• SELECTED TEXT
U.S. Military Takes Step Toward Rapid Spacecraft Construction and Launch

UP Aerospace's SpaceLoft vehicle

One of the goals of the U.S. military is to be able to quickly build and launch payloads into space in order to respond to situations that might arise. The military took a step toward that goal with an experiment earlier this month in New Mexico.


The Operationally Responsive Space (ORS) Office participated in the successful launch of the UP Aerospace SpaceLoft XL rocket from Spaceport America carrying a payload built in less than one week. The launch took place on May 4 at approximately 6:45 a.m. MDT.

“I applaud the launch and payload teams and am pleased that the ORS payload provided yet another demonstration of our enablers of rapid spacecraft build, integration, test and launch,” said Dr. Peter Wegner, Director, ORS Office. “This launch proved to be a very cost effective way to demonstrate key ORS enabling models of rapid development and build of a payload, integration and test of the payload, and identification and assurance of payload technical readiness. We continue to address the military’s need for responsive, affordable and flexible space systems by using off the shelf components to support a variety of future missions,” added Wegner.

The payload was built by Schafer Corporation in less than one week and was designed to record data to characterize the flight of the rocket from launch to a weightless environment in space, reentry, and touchdown. The data measured acceleration, temperature and pressure to quantify the environment that future payloads will experience, and to help pave the way to building a low cost reliable automated flight safety system (AFSS) that will reduce the cost of future launches.

The SpaceLoft XL launch provided ORS the opportunity to test the performance of an integrated student or commercially built system in a microgravity environment. Two small onboard sensor/data loggers recorded the rocket flight in three axes, at 100 samples/sec, and operated flawlessly. The rocket exceeded performance expectations in microgravity and characterized the flight of the rocket from launch to weightless environment in space, reentry and touchdown; a significant step for smaller scale access to space.

• SOURCE DATA

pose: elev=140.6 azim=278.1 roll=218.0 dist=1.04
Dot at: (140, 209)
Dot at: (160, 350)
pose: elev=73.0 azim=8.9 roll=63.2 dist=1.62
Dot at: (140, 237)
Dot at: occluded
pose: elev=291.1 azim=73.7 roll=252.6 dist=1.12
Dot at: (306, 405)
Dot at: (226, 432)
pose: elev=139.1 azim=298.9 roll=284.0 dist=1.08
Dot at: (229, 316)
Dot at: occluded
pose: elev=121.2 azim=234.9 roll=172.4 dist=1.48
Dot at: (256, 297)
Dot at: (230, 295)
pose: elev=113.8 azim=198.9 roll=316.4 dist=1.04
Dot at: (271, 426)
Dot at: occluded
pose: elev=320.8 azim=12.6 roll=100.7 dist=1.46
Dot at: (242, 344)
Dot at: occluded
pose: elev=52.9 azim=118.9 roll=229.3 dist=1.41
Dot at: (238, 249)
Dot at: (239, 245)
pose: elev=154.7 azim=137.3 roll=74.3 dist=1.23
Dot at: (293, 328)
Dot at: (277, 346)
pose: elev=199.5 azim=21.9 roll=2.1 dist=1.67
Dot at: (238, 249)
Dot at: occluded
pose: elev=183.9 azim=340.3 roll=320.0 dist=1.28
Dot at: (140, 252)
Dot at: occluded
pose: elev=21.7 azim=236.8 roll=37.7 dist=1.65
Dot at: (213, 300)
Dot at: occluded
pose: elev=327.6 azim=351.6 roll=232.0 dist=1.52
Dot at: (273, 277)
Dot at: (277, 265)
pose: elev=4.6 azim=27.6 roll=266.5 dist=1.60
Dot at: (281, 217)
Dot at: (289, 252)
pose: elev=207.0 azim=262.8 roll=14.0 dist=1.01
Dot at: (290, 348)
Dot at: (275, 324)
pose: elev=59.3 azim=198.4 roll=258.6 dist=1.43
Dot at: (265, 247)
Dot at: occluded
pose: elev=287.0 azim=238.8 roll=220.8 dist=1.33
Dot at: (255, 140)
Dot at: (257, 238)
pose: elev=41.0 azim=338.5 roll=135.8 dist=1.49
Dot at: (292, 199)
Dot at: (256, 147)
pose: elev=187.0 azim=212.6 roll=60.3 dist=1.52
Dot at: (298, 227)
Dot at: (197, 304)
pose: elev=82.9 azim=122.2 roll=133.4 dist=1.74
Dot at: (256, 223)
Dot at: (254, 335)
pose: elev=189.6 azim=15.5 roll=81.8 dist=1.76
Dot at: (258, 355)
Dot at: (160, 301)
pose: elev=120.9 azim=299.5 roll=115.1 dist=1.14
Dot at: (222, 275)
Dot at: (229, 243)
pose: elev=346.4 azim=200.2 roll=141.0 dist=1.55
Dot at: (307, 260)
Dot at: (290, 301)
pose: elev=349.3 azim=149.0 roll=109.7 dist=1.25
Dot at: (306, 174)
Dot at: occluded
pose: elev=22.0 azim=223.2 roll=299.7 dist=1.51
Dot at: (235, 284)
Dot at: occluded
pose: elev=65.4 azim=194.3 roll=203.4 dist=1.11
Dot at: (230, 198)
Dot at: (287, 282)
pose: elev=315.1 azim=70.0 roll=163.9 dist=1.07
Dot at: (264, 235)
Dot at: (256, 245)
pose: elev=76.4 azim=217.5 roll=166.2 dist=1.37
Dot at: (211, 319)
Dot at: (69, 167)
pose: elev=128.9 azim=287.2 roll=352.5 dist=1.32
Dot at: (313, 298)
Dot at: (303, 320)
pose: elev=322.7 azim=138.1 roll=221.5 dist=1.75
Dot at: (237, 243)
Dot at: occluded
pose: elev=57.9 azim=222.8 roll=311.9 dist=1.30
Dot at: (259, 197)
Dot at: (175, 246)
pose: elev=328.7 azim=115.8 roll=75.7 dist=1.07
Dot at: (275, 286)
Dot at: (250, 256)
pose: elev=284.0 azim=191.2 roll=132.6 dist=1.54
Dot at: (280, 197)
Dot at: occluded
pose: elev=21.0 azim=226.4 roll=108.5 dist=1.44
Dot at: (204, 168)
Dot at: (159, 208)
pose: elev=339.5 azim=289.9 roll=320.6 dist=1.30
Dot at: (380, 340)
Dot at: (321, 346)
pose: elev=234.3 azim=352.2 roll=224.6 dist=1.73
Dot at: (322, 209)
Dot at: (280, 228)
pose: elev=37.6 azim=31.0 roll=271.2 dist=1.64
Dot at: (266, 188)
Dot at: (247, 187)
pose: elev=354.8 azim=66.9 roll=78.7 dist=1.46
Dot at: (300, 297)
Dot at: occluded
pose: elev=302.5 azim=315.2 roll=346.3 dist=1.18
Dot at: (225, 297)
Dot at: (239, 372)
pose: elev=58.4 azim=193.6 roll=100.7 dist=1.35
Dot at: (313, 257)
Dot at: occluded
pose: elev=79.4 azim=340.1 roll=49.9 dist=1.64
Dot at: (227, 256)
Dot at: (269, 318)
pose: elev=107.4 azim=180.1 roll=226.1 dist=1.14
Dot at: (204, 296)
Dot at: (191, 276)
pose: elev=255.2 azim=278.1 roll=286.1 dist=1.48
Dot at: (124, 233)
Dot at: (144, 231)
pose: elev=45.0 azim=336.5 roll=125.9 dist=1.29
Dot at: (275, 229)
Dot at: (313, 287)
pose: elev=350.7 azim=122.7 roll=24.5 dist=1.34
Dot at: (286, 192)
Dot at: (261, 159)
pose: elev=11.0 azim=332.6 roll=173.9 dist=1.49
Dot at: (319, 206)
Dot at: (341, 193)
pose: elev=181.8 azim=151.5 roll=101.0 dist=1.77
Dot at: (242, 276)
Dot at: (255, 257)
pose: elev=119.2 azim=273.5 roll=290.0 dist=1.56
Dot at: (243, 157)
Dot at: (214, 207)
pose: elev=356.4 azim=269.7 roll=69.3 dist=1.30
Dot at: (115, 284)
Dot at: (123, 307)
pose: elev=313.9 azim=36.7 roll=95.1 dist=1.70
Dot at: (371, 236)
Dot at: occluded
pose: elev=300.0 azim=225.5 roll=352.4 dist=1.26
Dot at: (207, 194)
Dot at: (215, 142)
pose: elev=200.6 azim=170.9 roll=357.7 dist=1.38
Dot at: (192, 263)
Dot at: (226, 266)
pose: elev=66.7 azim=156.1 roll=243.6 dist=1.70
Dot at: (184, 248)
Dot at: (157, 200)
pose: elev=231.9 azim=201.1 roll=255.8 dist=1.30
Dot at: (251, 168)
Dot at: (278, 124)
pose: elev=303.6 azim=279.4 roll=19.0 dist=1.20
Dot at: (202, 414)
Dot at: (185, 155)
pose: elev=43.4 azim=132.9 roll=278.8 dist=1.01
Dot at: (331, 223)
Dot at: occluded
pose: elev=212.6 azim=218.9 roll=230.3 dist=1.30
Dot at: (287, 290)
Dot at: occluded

• PROBLEM SET
1. Decide whether each statement agrees with the article on the SpaceLoft XL launch. Answer yes or no for each, and quote the deciding words of the article.
(a) Schafer Corporation built the payload in less than one week.
(b) The onboard sensor/data loggers recorded the flight at 1,000 samples per second.
(c) The rocket fell short of performance expectations in microgravity.
2. Repeat everything in the SpaceLoft XL launch article from "One of the goals" down to "6:45 a.m. MDT.".

• ANSWERS TO THE EXERCISES
1.
(a) Yes: "The payload was built by Schafer Corporation in less than one week"
(b) No: "recorded the rocket flight in three axes, at 100 samples/sec"
(c) No: "The rocket exceeded performance expectations in microgravity"

2.
One of the goals of the U.S. military is to be able to quickly build and launch payloads into space in order to respond to situations that might arise. The military took a step toward that goal with an experiment earlier this month in New Mexico.


The Operationally Responsive Space (ORS) Office participated in the successful launch of the UP Aerospace SpaceLoft XL rocket from Spaceport America carrying a payload built in less than one week. The launch took place on May 4 at approximately 6:45 a.m. MDT.